Nas democracias liberais, importantes demandas dos trabalhadores encontravam, ainda que de forma filtrada e rebaixada, expressão nas políticas públicas levadas a cabo pelos governos – conformando um pacto social – o mesmo não se pode dizer nos regimes democrático-liberais do capitalismo tardio brasileiro.

Somos uma sociedade de tradição escravagista, desigual e apartada, onde os ricos e as classes médias vivem cercadas de muros de todos os lados. Segundo dados da própria Receita Federal, os 10% mais ricos detém 3,4 vezes mais renda do que os 50 por cento mais pobres na escala de ganhos da sociedade brasileira. Com o aprofundamento da crise social, somente quinze por cento das famílias brasileiras declaram estar superavitárias no momento atual de conjuntura recessiva.

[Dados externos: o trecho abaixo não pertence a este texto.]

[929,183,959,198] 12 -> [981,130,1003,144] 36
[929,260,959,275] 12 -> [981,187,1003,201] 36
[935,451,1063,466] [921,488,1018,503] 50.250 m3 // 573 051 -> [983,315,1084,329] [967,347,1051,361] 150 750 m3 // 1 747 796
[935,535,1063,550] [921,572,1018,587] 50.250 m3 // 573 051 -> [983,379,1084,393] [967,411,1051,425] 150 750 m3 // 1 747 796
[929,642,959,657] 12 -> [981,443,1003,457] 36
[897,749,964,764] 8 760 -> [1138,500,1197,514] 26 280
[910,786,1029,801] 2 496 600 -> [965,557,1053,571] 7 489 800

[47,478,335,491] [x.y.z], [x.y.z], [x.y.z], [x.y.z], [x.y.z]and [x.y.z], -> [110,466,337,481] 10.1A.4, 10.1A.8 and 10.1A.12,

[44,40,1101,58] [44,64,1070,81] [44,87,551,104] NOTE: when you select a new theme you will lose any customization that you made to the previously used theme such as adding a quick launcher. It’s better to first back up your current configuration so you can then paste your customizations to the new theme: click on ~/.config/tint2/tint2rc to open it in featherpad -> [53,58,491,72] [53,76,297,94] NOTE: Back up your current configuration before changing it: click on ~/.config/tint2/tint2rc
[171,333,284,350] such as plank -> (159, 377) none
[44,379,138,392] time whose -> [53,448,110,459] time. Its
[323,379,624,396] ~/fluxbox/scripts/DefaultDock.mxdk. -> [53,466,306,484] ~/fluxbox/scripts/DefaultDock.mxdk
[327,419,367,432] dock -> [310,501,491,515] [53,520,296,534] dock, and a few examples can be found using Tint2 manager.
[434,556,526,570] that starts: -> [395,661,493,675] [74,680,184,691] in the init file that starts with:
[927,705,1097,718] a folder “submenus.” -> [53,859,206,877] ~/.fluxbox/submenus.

Segundo o IPEA (Instituto de Política Econômica Aplicada), desde o fim de 2014, o contingente de pobres cresceu quase 30 por cento incorporando quase 6 milhões ao estoque de miseráveis. Em 2016, a renda média do brasileiro caiu 6 por cento e dos extratos mais pobres, o dobro disso em decorrência do desemprego. Por outro lado, do contingente de endividados, a maioria o faz para comprar alimentos, remédios, combustíveis e vestuário.

Superar esse quadro requer mudar o modelo tributário, manter direitos, reforçar a função social do Estado, ampliar a democracia e a participação social. Diante da evolução no Congresso das “reformas”, a preocupação dos setores que comandam o jogo político parece se direcionar, na eleição de 2018, para o melhor figurino que evite saídas ditas populistas e assegure aos de cima a paz perpétua. Um desafio inconteste.